Now we want to see the performance of our chosen stocks.

#Summarising the information about the monthly returns of the chosen stocks and calculating the min,max, median, mean and SD for each of the companies
  analysis<- myStocks_returns_monthly %>%
  summarize(
    mean_return=mean(monthly_returns),
    median_return=median(monthly_returns),
    sd_return=sd(monthly_returns),
    min_return=min(monthly_returns),
    max_return=max(monthly_returns))%>%
  arrange(desc(mean_return))

For our last two analysis, we will first plot the density of monthly returns for each stock.

# Plotting a density chart of the monthly returns for each of the stocks
ggplot(myStocks_returns_monthly, 
       aes(x= monthly_returns*100))+
  geom_density(kernel="gaussian")+
  labs(
    title="Density of Monthly Returns", 
    x="Monthly Return(in %)", 
    y="Density") + 
  facet_wrap(~symbol)

What can you infer from this plot? Which stock is the riskiest? The least risky?

From the plot it is clear to see that the individuals stocks are more risky than the ETF as their returns are more variable. Morgan Stanley is the riskiest stock with a volatility (standard deviation of the monthly returns) of 9.28% and the least risky, as it was expected, is the SPY Index with a volatility of 3.81%. This was expected since the ETF is a combination of 500 stocks, which has its systematic risk lowered through diversification.

Lastly, we have a look at the standard deviation against the mean for our six stocks.

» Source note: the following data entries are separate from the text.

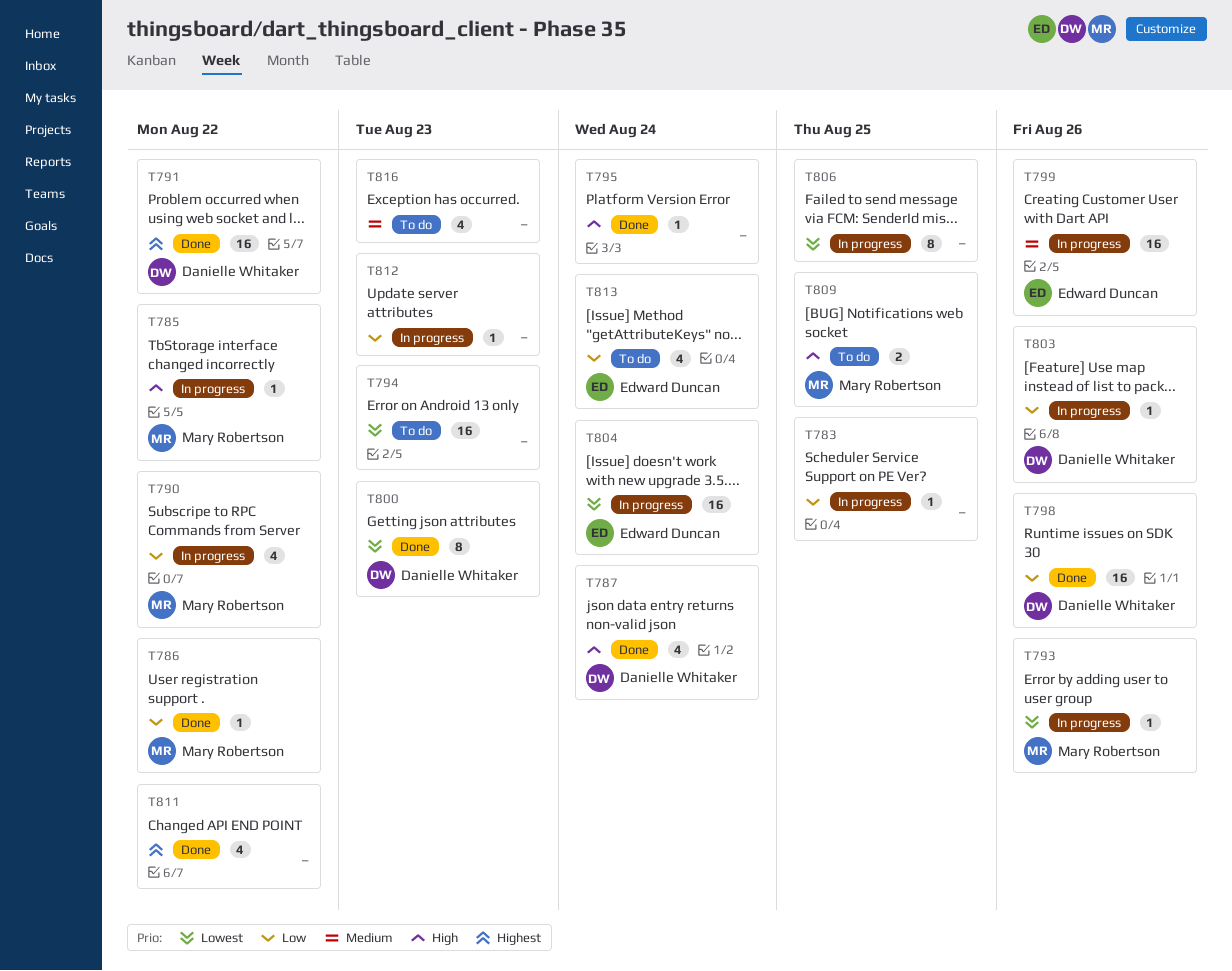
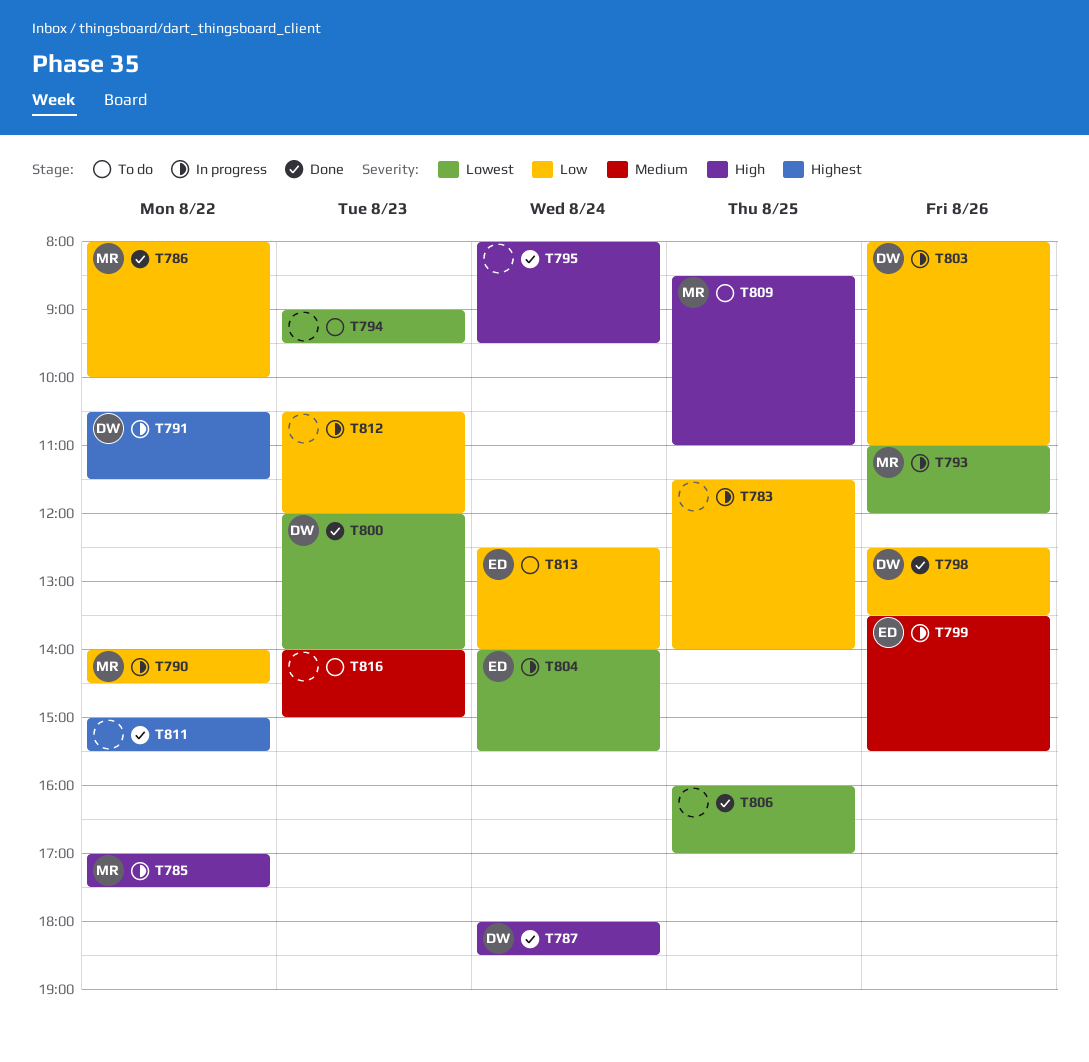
T791, status: Done -> In progress
T806, status: In progress -> Done

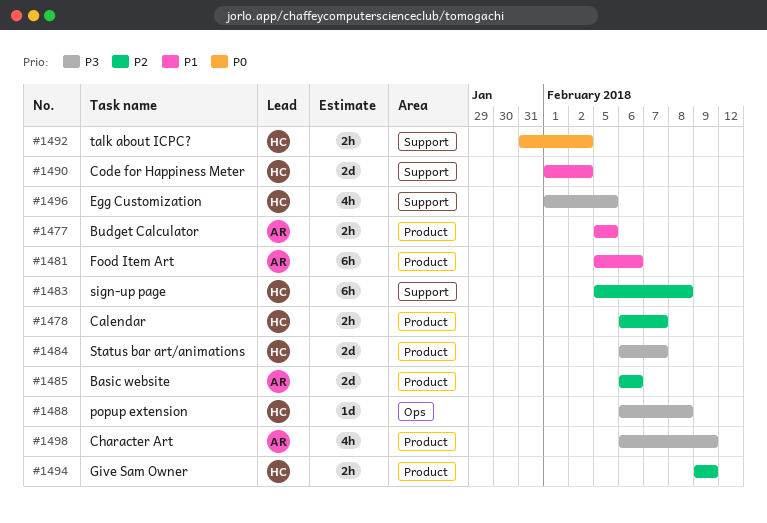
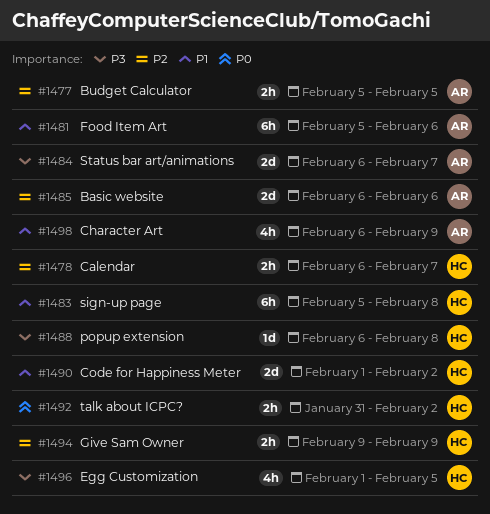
#1477, priority: P1 -> P2
#1483, priority: P2 -> P1
#1484, owner: HC -> AR
#1498, priority: P3 -> P1

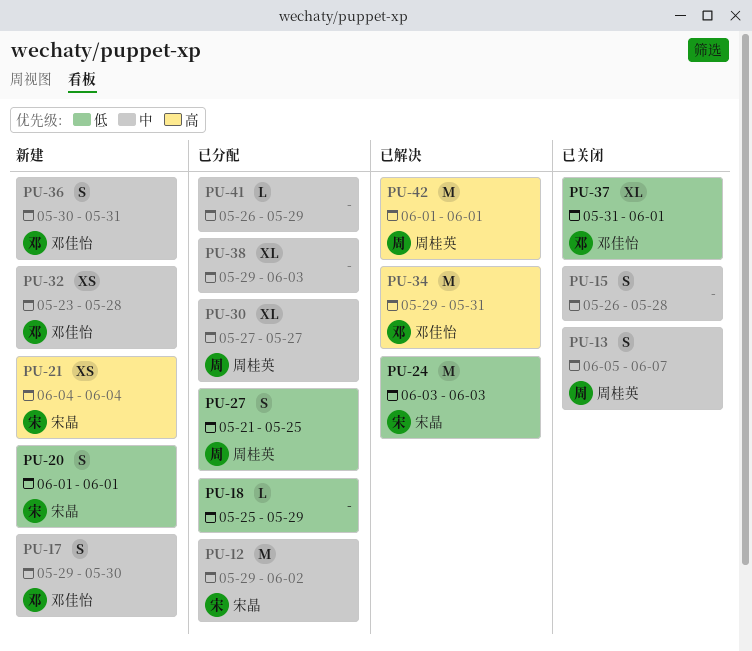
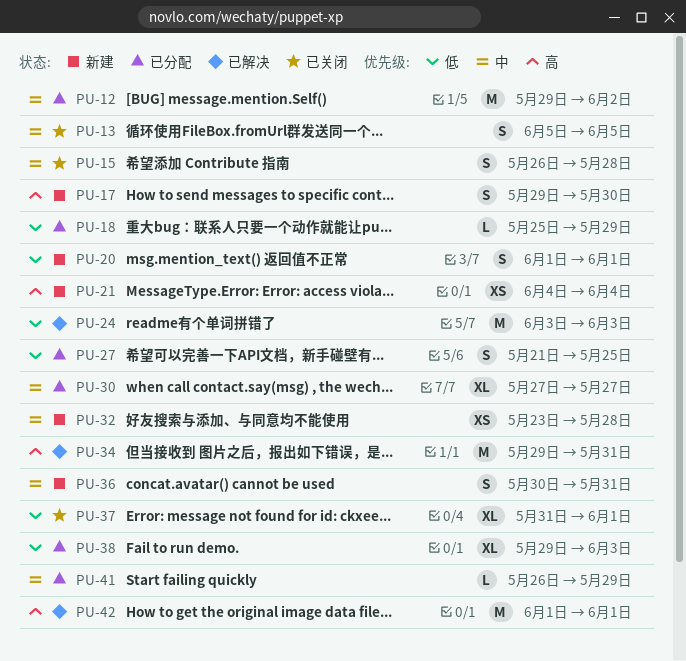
PU-13, due: Jun 7 -> Jun 5
PU-17, priority: 中 -> 高
PU-38, priority: 中 -> 低

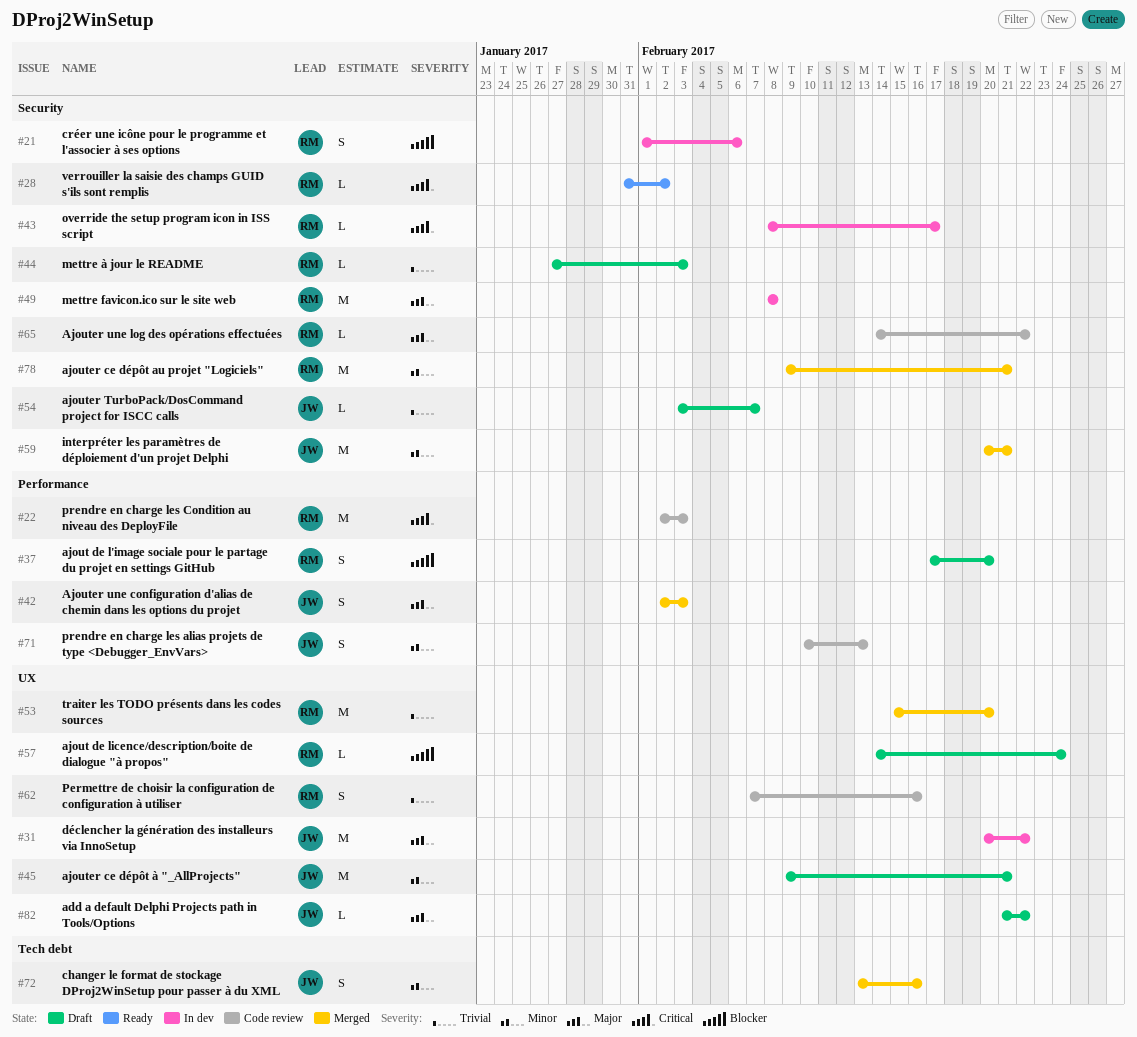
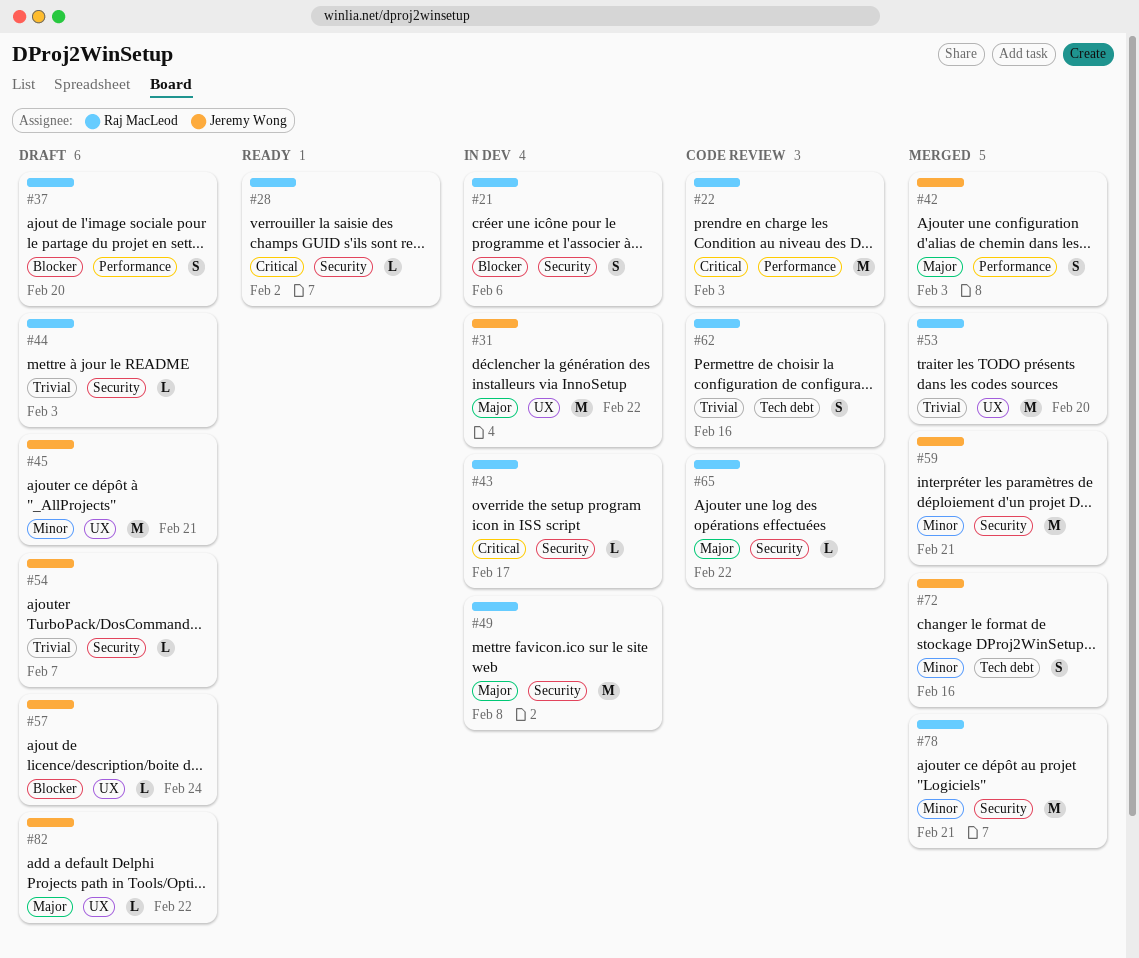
#57, owner: Raj MacLeod -> Jeremy Wong
#62, label: UX -> Tech debt
#71: present -> none

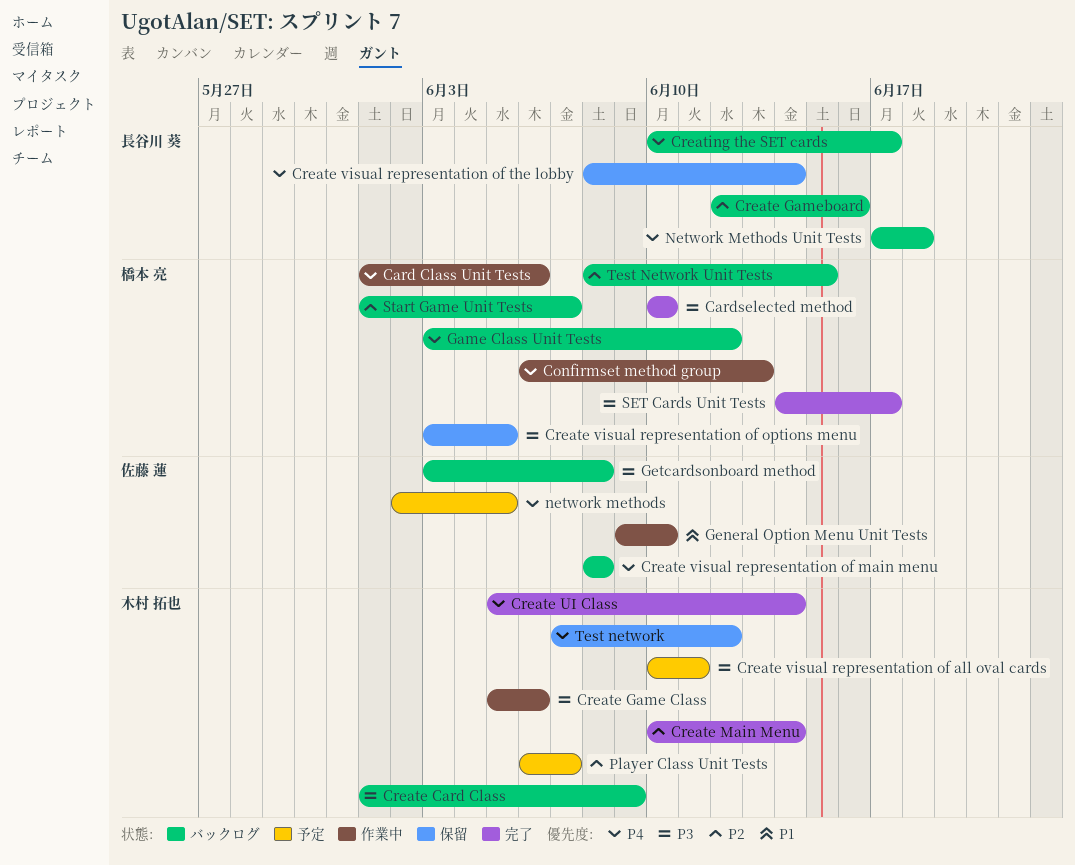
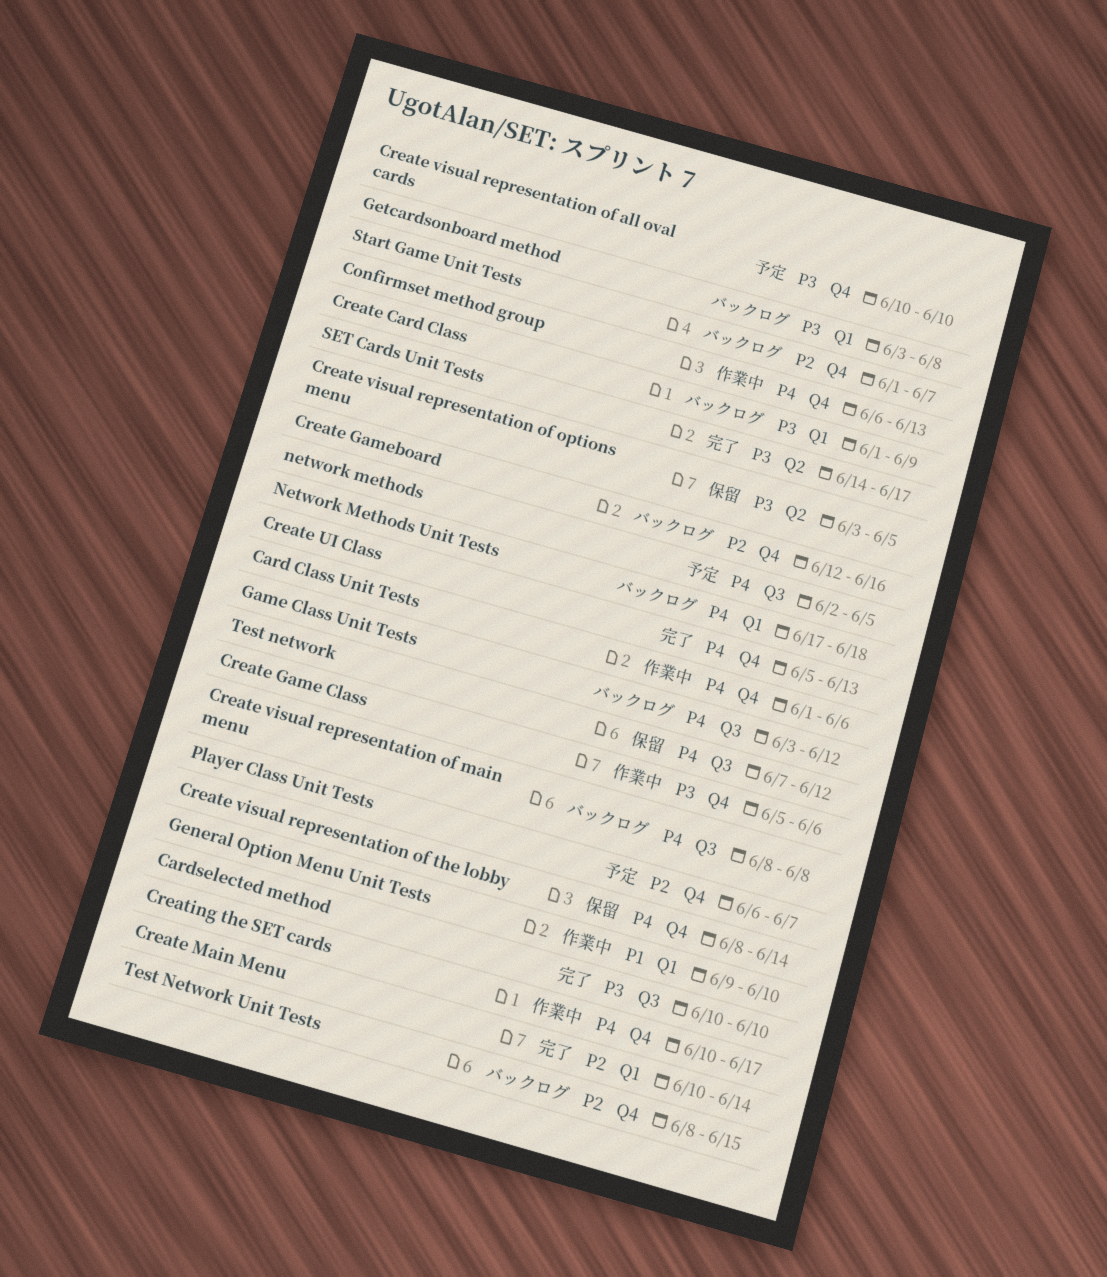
Create UI Class, due: Jun 14 -> Jun 13
Create visual representation of all oval cards, due: Jun 11 -> Jun 10
Creating the SET cards, status: バックログ -> 作業中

#Plotting the standard deviation against the mean return for the stocks chosen 
ggplot(analysis, 
       aes(
         x=sd_return*100, 
         y=mean_return*100,
         label= symbol))+
  geom_point() + 
  geom_text_repel()+ 
  labs(
    title="Relation between the Mean Return and Standard Deviation", 
    x="Standard Deviation (in %)",
    y="Mean Return (in %)")

From the plot we can see that CS is the worst performing stock within this group and it is the second most risky, which means that it has the lowest sharpe ratio (Return/Volatility), this way, it would have been the worst choice. On the other hand, you can also see that BlackRock (BLK) is the one with the greatest mean return while having a medium volatility compared to its peers. Lastly, comparing Morgan Stanley (MS) with SPY, it’s clear to see that it would not have been worth to invest in it as the historical mean returns of both assets were similar.